Addy and I went for a walk yesterday, and the following exchange occurred between me and a man picking up sticks in his yard:

Man: "It's a nice day to take the baby for a walk."
Me: "Yes, it's a beautiful day!"
Man: "How old is your baby?"
Me: "Six months"
Man: "Boy or girl?"
Me: "Girl"
Man: "What's her name?"
Me: "Addison"
Man: "Addison? That's different."
Me: "Yeah."
Man: "Addison. Not Madison?? (I shake my head no) Addison? Hmm, that's interesting..."
Me: "Yeah...have a nice day!"

I walked down the sidewalk a few paces and said to Addy, "When you don't like something, but you want to be polite, you say that's interesting."

Thursday, May 5, 2011

Happy Half-Birthday Love!!!

Addison is six months old today! I simply cannot believe how fast time has gone. Motherhood is one great big contradiction...the days are long, but the months fly by. Every day feels boring and monotonous, but the whole experience is exciting and ever-changing. Every task comes with challenges, yet it all feels so natural.

The past six months has been quite a ride! I've been lucky enough to not only fall deeply in love with Addison, but also with her father. He's been my strength and support through some of my lowest times, and it's been so wonderful sharing in the joys of parenting with him. It truly warms my heart to see Addison's face light up when he enters the room, and I confess, my face lights up a little bit too. Okay, enough with the sappy love stuff. Here's Addison in a nutshell...

SHE LOVES
Getting her diaper changed
Grabbing fistfulls of the kitties' fur
Playing with her shape sorter - especially the blue stars
Sucking on her fuzzy blanket
Eating prune juice mixed with oatmeal
Riding in the carseat
Bumming around Target
Playing with safety straps
Watching Baby Einstein videos before naptime
Watching me dry my hair
Playing with eye glasses
Sneezing

SHE HATES
Being dressed
The hour before bedtime
The vacuum cleaner
Eating peaches
Wearing bibs
Getting her nails trimmed
Getting her face wiped clean after eating
The Bumbo chair
Fitting rooms at department stores

From what I can tell so far, I think she's a lot like me. She's very stubborn in some ways, but she also gets frustrated and gives up easily. She loves to observe everything when she's in a new place. She doesn't let you see her personality unless she's seen you a few times before. She certainly has not been the easiest of babies, and I imagine she wont be the easiest of toddlers or teenagers. We're going to have our hands full with her! And I can't wait to see what the next six months has in store for us!

Tuesday, May 3, 2011

Totally Cute Tuesday

Addy got to play with some new toys today, compliments of my friend Jennifer...

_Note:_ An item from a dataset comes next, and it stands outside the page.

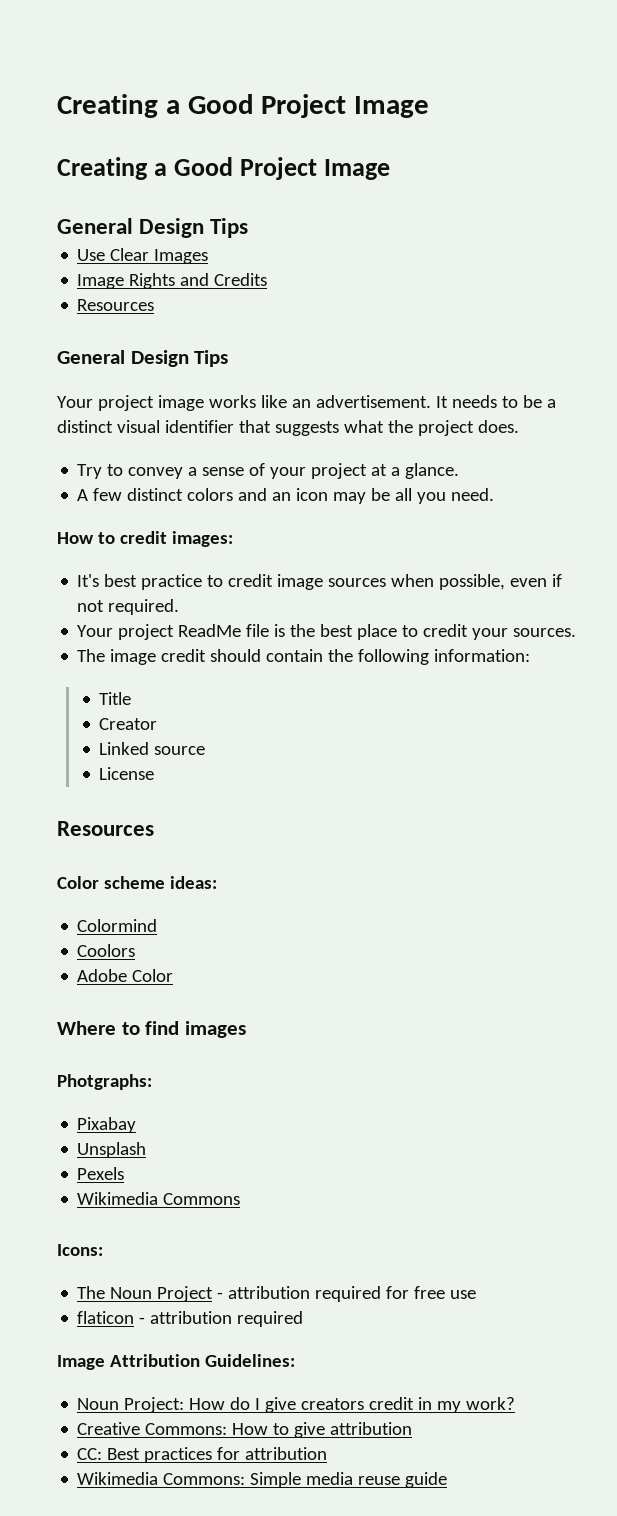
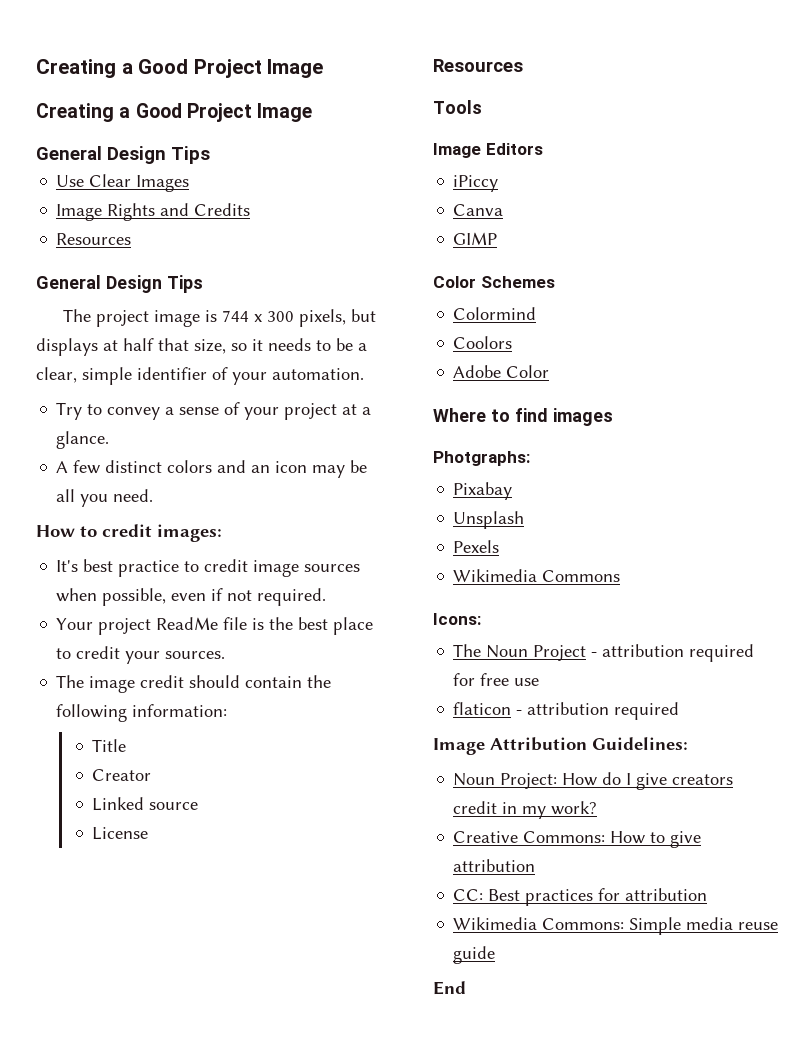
[57,396,93,408] Your -> [63,309,92,322] The
[208,395,556,408] [57,420,519,436] works like an advertisement. It needs to be a distinct visual identifier that suggests what the project does. -> [205,309,377,327] [36,338,367,356] [36,367,364,385] is 744 x 300 pixels, but displays at half that size, so it needs to be a clear, simple identifier of your automation.
[57,876,217,889] // Color scheme ideas: -> [433,100,482,114] [433,143,543,158] [453,175,499,192] [453,204,504,216] [453,232,498,245] [433,276,555,288] // Tools // Image Editors // iPiccy // Canva // GIMP // Color Schemes
(448, 1480) none -> [433,981,466,995] // End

This ball lights up, makes noise, and rolls on its own.
The cat thought it was pretty cool too.

Monday, May 2, 2011

There's a pep in my step

This new life of mine? It's pretty damn amazing. It's everything I never knew I always wanted. It's the purpose to my life that I've been searching for since I was thirteen. And sorry Folgers, but the best part of waking up is not the coffee in my cup (although that is an extremely close second-best) - it's experiencing the joy that Addison expresses when she sees my face for the first time each day.

This is what I've become, and I love it - I'm the person who offers to hold another's baby at a wedding reception so they can eat their meal. I'm the woman that smiles at super cheesy Mother's Day commercials. I'm the one who's laughing at the kid throwing a tantrum in the store because I know it's just a phase. I'm a mom. I'm the best mom that I can be.